= Beginning of Section =

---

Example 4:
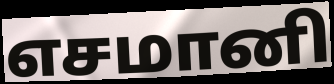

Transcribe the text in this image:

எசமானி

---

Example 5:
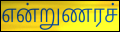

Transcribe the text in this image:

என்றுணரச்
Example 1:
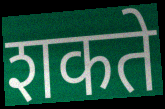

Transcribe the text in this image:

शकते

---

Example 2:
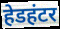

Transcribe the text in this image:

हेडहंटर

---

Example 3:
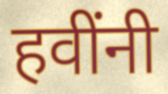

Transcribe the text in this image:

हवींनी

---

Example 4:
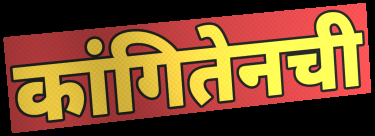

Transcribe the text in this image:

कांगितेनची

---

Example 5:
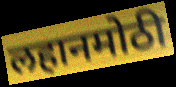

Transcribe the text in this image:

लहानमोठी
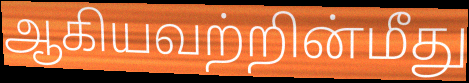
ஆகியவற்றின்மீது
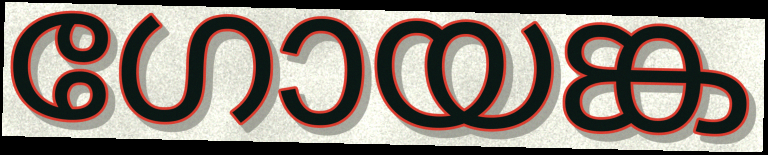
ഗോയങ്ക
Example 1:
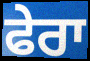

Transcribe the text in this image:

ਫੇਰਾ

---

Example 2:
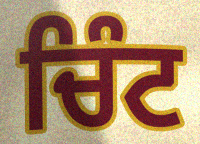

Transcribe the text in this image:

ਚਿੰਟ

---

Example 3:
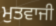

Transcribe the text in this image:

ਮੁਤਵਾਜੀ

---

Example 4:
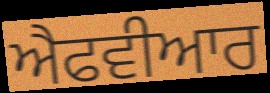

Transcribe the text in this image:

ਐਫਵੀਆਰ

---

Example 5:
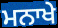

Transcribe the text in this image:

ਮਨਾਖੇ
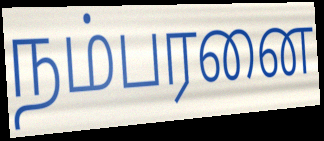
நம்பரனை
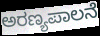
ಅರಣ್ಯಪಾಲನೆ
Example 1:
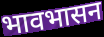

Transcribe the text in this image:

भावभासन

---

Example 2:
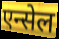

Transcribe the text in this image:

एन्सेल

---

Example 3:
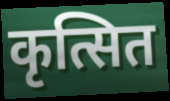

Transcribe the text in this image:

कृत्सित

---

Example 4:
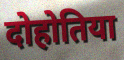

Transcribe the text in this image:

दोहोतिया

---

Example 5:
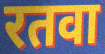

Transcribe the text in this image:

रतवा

= End of Section =

### Task objective
You are asked to reproduce each line above exactly, but to exclude the pictures.

### Answer section
---

Example 4:

Transcribe the text in this image:

எசமானி

---

Example 5:

Transcribe the text in this image:

என்றுணரச்
Example 1:

Transcribe the text in this image:

शकते

---

Example 2:

Transcribe the text in this image:

हेडहंटर

---

Example 3:

Transcribe the text in this image:

हवींनी

---

Example 4:

Transcribe the text in this image:

कांगितेनची

---

Example 5:

Transcribe the text in this image:

लहानमोठी
ஆகியவற்றின்மீது
ഗോയങ്ക
Example 1:

Transcribe the text in this image:

ਫੇਰਾ

---

Example 2:

Transcribe the text in this image:

ਚਿੰਟ

---

Example 3:

Transcribe the text in this image:

ਮੁਤਵਾਜੀ

---

Example 4:

Transcribe the text in this image:

ਐਫਵੀਆਰ

---

Example 5:

Transcribe the text in this image:

ਮਨਾਖੇ
நம்பரனை
ಅರಣ್ಯಪಾಲನೆ
Example 1:

Transcribe the text in this image:

भावभासन

---

Example 2:

Transcribe the text in this image:

एन्सेल

---

Example 3:

Transcribe the text in this image:

कृत्सित

---

Example 4:

Transcribe the text in this image:

दोहोतिया

---

Example 5:

Transcribe the text in this image:

रतवा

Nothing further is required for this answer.